Problem statement:
Pick out and copy each line of the records below that contains the word "white". Case counts.

Data extract:
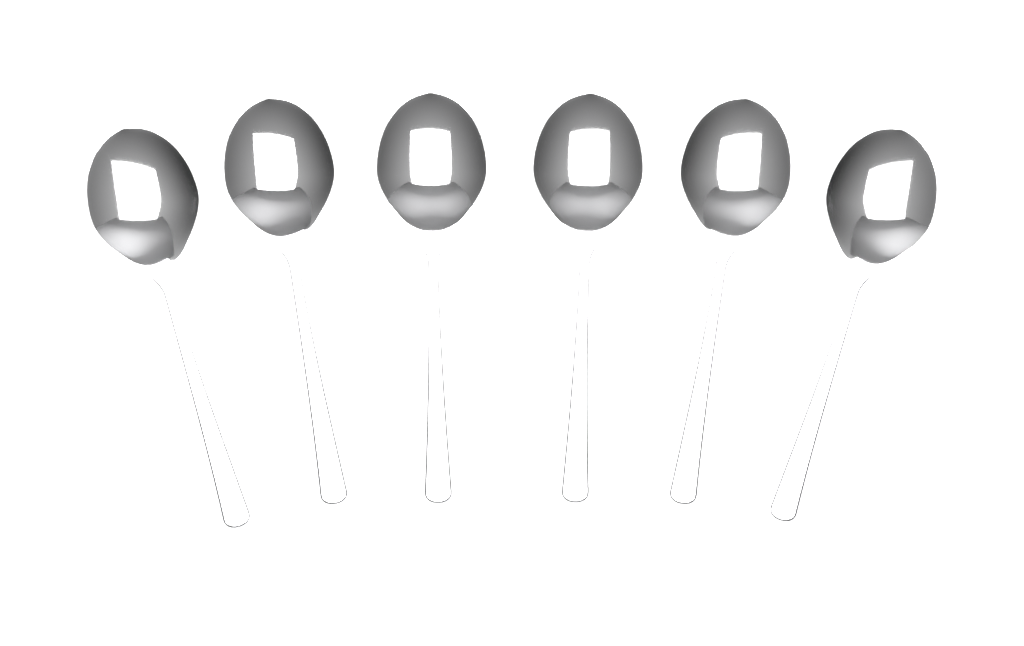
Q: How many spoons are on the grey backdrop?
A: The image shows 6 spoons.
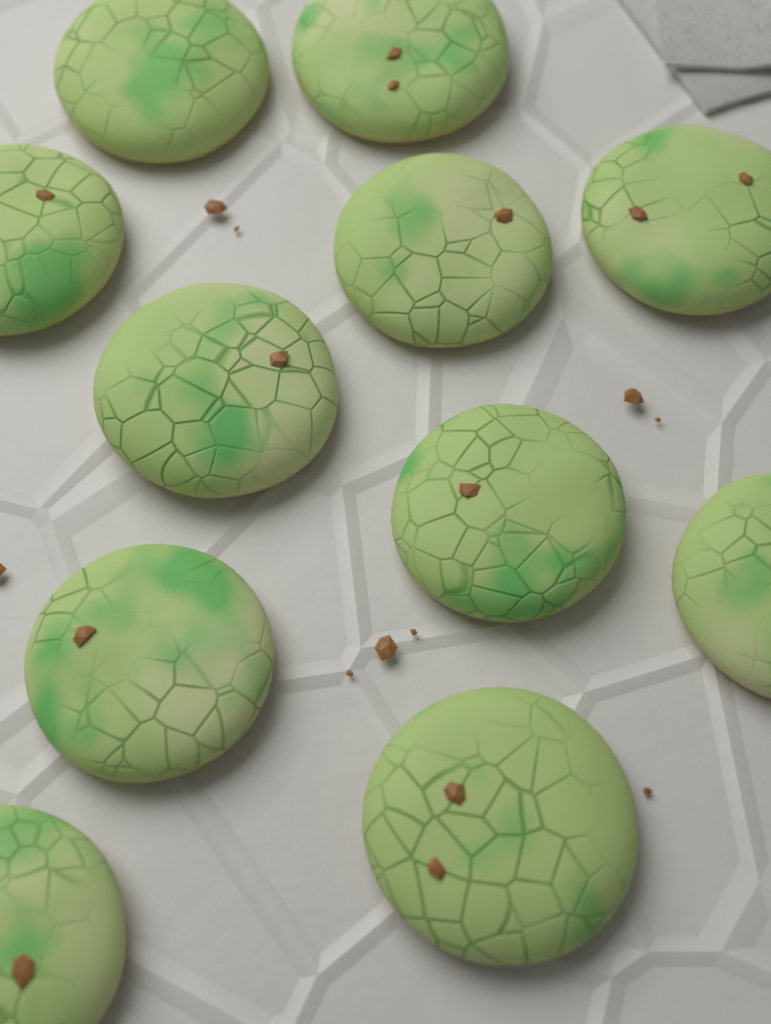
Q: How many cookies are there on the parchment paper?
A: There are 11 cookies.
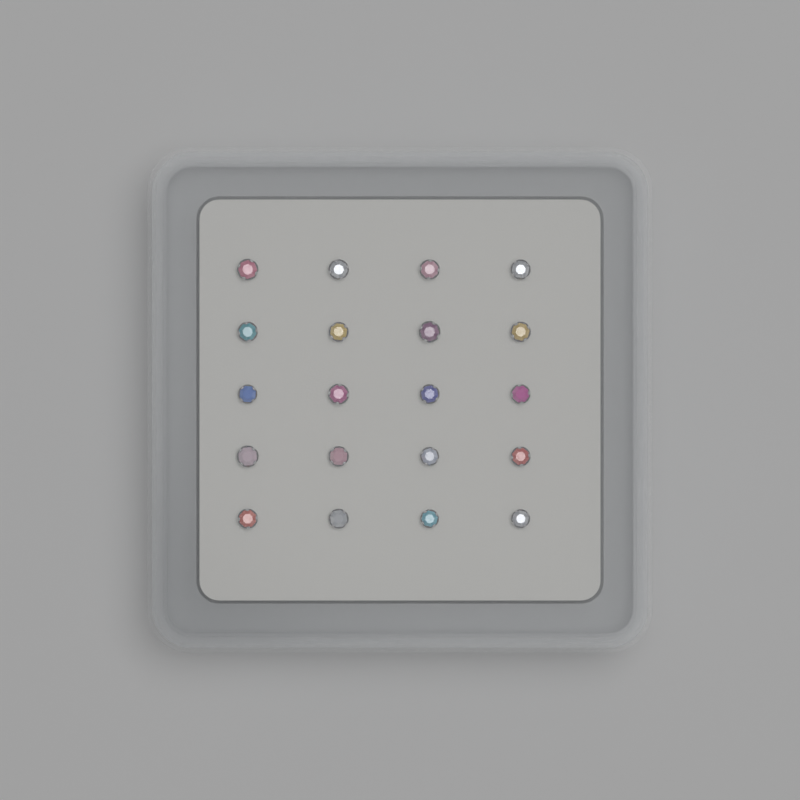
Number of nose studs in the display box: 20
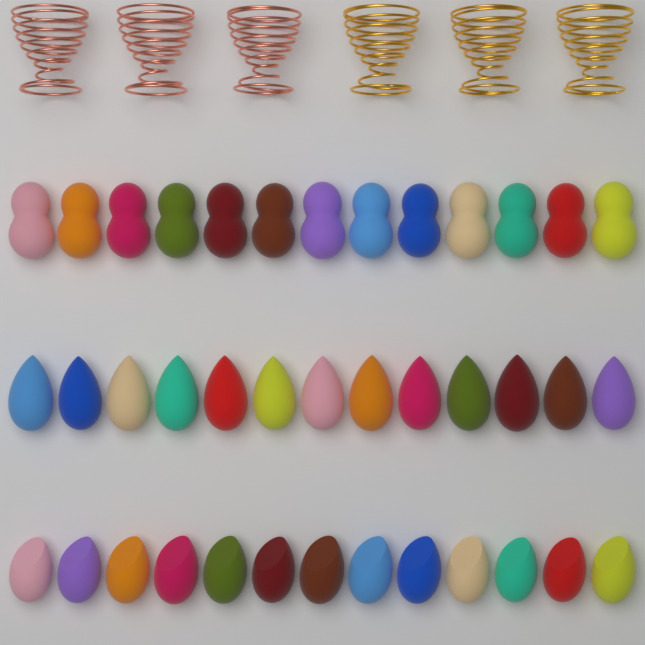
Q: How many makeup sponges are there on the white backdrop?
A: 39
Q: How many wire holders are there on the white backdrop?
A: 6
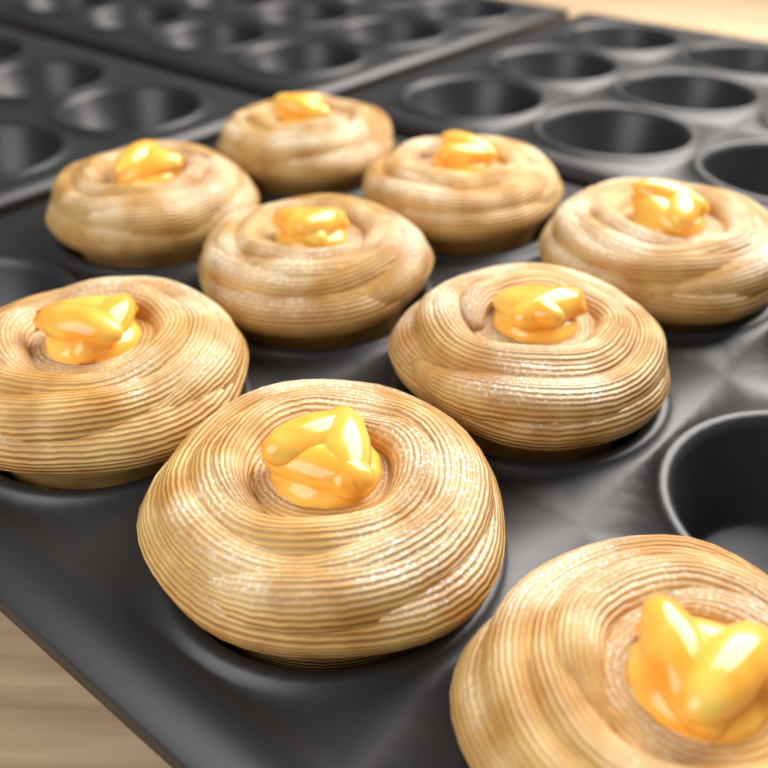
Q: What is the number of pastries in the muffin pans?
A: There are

Exercise response:
Q: How many makeup sponges are there on the white backdrop?
Q: How many wire holders are there on the white backdrop?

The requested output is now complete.